- DATA BELOW
==============================

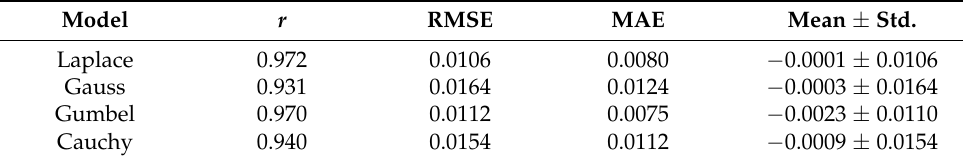
Figure 5. The results of the four combined statistical models vs. the measured values for the albedo during 12 sunny days: ( a ) Laplace, ( b ) Gauss, ( c ) Gumbel, ( d ) Cauchy. Table 5. The correlation coefficients and errors (simulated minus measured albedo) of the four models of albedo within the time range of the solar altitude angle of ≥ 5 ◦ during 12 sunny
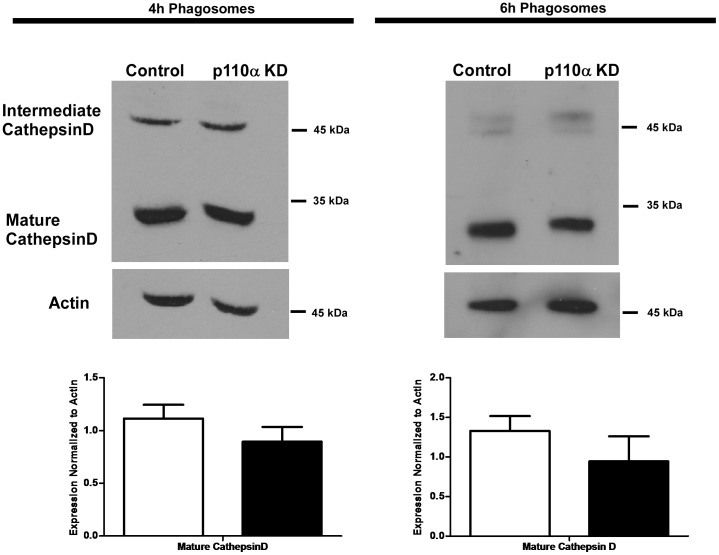
Phagosomes isolated from p110α knockdown cells show normal recruitment and processing of the protease cathepsin D.Lysates from 4 and 6 hour phagosomes were prepared, separated by SDS-PAGE and transferred to nitrocellulose membrane. Blots were probed with an antibody for cathepsin D. Actin is shown as a loading control. Although a trend towards less cathepsin D in the phagosome lysates from p110α knockdown cells was observed, it was not found to be statistically significant. Empty bars  =  control cells, solid bars  =  p110α knockdown cells. Data are means +/− s.e.m., from four independent experiments.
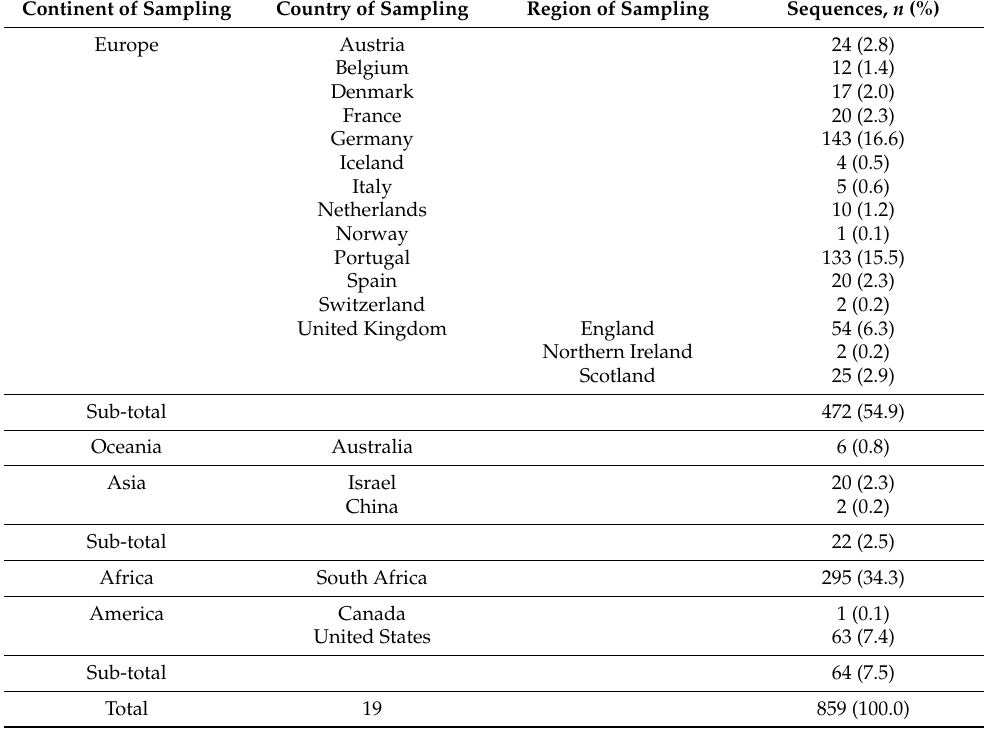
Table 2. Total number of SARS-CoV-2 BA.5 sequences from GISAID database sampled until 10 May 2022, categorized by continent, country, and region of sampling. Sequences of low quality were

==============================

- EXERCISE DETAILS
Transcribe exactly the lines above, running from the one that contains "Phagosomes isolated from" through the final line of the listing, and skip every picture.

- ANSWER TO THIS EXERCISE
Phagosomes isolated from p110α knockdown cells show normal recruitment and processing of the protease cathepsin D.Lysates from 4 and 6 hour phagosomes were prepared, separated by SDS-PAGE and transferred to nitrocellulose membrane. Blots were probed with an antibody for cathepsin D. Actin is shown as a loading control. Although a trend towards less cathepsin D in the phagosome lysates from p110α knockdown cells was observed, it was not found to be statistically significant. Empty bars  =  control cells, solid bars  =  p110α knockdown cells. Data are means +/− s.e.m., from four independent experiments.
Table 2. Total number of SARS-CoV-2 BA.5 sequences from GISAID database sampled until 10 May 2022, categorized by continent, country, and region of sampling. Sequences of low quality were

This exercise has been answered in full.